Jack was a three-time Pac-12 All-Academic selection and twice named a CoSIDA Academic All-District 8 selection. He served as the community service liaison for the Oregon State baseball program, and the Vice President of the Student-Athlete Advisory Committee. He was heavily involved in community service, from participating in Beavers Without Borders to volunteering at animal shelters, among many other events.
He played in 175 games over four seasons for Oregon State, batting .276 with 18 doubles, two triples, one home run and 67 runs batted in. He was named All-Pac-12 in 2017.

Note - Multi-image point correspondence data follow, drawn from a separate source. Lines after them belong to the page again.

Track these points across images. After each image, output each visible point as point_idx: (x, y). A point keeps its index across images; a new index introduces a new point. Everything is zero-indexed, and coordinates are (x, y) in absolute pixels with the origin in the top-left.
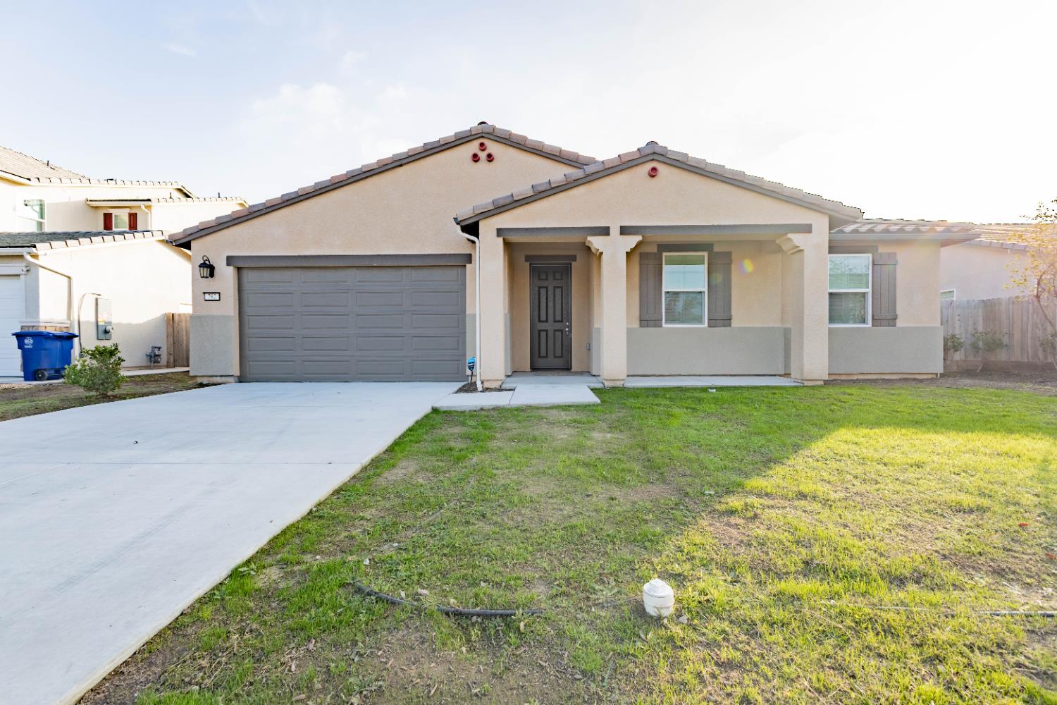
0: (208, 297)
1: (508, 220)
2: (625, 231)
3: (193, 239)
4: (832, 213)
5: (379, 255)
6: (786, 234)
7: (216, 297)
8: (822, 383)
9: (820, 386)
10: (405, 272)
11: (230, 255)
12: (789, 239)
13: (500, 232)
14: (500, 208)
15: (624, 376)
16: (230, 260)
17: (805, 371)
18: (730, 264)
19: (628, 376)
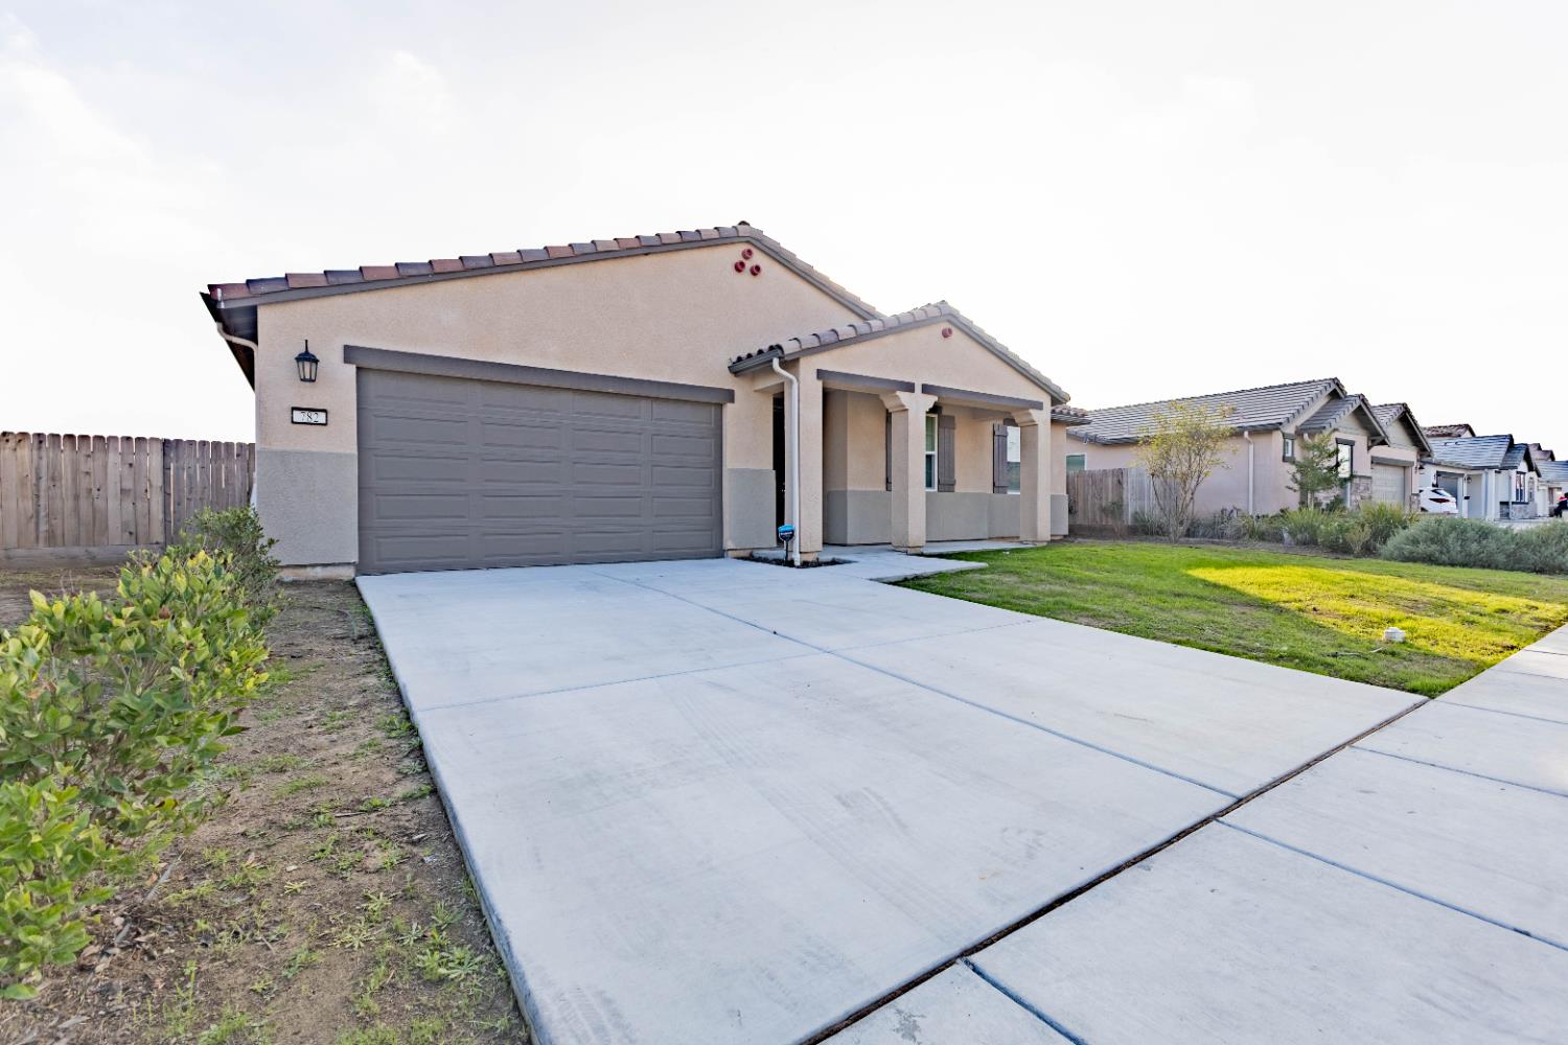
0: (298, 416)
1: (829, 361)
2: (926, 389)
3: (264, 304)
4: (1053, 394)
5: (615, 377)
6: (1028, 409)
7: (321, 418)
8: (1045, 544)
9: (1043, 548)
10: (644, 404)
11: (351, 344)
12: (1030, 414)
13: (820, 374)
14: (823, 347)
15: (923, 543)
16: (350, 353)
17: (1039, 534)
18: (954, 428)
19: (927, 542)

To be selected for a Pac-12 Postgraduate Scholarship, a student-athlete must have:
- Maintained an overall undergraduate minimum cumulative grade-point average of 3.00 (based on a 4.00 scale);
- Completed his/her final season of intercollegiate athletics eligibility in all sports or be in his/her final year of undergraduate study, having exhausted athletics eligibility in all sports;
- Been accepted to or already be enrolled as a full-time student in a graduate or professional program at an accredited institution, or in a postgraduate program for which an undergraduate degree is required for admission;
- Performed with distinction as a member of a varsity team; and
- Exemplified behavior, both in competition and beyond, in a manner that has brought credit to the student-athlete, the institution and intercollegiate athletics.